Texto seleccionado
Poseo varios cientos de ejemplares (algunos pendientes de devolver a sus legítimos dueños, quienes otrora me los prestaron; por ejemplo, los de la trilogía de la Ciudad Blanca, de Eva García Sáenz de Urturi, a mis primos “Fina” y José, con quienes compartí banco y en medio de quienes estuve en la misa de funeral), que componen una pequeña y desordenada biblioteca. Hasta el día de la fecha, pensaba que el libro era una naturaleza muerta que, al abrirlo el lector por cualesquiera de sus páginas con texto, renacía, como la mitológica ave fénix. Hoy, además, me consta que un libro (y hasta un sueño), sea el que sea, comparte ideas y líneas (e imágenes) con las del libro de su derecha e izquierda (con el sueño anterior y posterior), y aun con todos los del estante donde está colocado, enseñando su lomo, y hasta con los de las restantes baldas.
He comprobado, de manera fehaciente, que, en el segundo estante, el séptimo libro, contando de izquierda a derecha, es “Música para camaleones” (1980), de Truman Capote. La primera frase del libro subrayada por mí está en el prefacio y dice así: “Cuando Dios le entrega a uno un don, también le da un látigo; y el látigo es únicamente para autoflagelarse”. La facultad o virtud que nombra Capote puede ser el arte de juntar palabras o la abnegación, el altruismo, verbigracia. El libro que queda a su derecha es “Meditaciones del Quijote” (1914), de José Ortega y Gasset. Abierto al azar, aparece subrayada su celebérrima frase: “Yo soy yo y mi circunstancia, y si no la salvo a ella no me salvo yo”. El siguiente libro es “El guardián entre el centeno” (1951), de Jerome David Salinger. Tras llevar a cabo idéntica operación (sin tener que usar el bisturí), el párrafo que aparece subrayado es una opinión del psicoanalista austriaco Wilhelm Stekel: “Lo que distingue al hombre insensato del sensato es que el primero ansía morir orgullosamente por una causa, mientras que el segundo aspira a vivir humildemente por ella”. Para mí, el diálogo entre ellos es evidente y ha venido a enriquecer las verdades que acarreaban los tres, matizándolas.

Qué hay que hacer
Según el texto seleccionado, ¿qué libro está justo a la derecha de “Música para camaleones” en el segundo estante?

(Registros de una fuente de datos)

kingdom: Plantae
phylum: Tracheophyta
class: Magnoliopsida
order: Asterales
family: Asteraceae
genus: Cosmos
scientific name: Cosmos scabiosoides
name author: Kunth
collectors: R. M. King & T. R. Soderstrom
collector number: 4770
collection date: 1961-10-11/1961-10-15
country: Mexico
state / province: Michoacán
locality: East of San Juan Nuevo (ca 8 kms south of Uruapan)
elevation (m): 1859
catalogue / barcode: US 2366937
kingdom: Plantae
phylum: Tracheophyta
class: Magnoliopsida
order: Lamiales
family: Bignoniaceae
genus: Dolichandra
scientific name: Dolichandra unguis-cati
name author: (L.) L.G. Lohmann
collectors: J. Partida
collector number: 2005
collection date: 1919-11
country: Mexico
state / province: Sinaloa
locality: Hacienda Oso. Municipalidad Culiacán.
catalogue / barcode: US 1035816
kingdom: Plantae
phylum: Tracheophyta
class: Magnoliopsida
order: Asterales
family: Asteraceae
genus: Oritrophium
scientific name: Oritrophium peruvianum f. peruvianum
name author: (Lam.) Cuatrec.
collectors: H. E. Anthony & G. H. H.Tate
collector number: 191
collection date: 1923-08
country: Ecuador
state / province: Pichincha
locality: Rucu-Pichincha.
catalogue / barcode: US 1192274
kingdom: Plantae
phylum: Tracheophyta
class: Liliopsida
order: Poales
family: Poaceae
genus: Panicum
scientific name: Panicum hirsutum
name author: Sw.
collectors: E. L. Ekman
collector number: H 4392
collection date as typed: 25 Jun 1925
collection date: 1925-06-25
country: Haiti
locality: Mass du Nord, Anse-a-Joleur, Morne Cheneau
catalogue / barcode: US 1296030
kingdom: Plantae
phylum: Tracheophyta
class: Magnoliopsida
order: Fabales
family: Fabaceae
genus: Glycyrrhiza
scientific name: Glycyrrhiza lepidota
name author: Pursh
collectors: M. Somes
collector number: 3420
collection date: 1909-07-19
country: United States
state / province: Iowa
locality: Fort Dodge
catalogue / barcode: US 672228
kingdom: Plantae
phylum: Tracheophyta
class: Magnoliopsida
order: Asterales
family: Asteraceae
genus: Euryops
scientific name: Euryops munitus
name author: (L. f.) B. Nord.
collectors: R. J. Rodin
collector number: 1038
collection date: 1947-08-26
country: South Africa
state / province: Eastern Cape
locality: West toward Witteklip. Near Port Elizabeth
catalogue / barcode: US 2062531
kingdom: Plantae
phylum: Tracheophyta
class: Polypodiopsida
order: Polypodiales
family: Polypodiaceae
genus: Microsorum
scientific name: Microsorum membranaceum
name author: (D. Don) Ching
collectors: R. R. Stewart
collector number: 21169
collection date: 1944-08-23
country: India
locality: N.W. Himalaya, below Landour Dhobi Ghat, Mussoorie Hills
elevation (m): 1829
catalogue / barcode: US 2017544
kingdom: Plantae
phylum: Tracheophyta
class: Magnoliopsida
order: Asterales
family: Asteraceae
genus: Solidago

Espacio de respuesta
“Meditaciones del Quijote” (1914), de José Ortega y Gasset.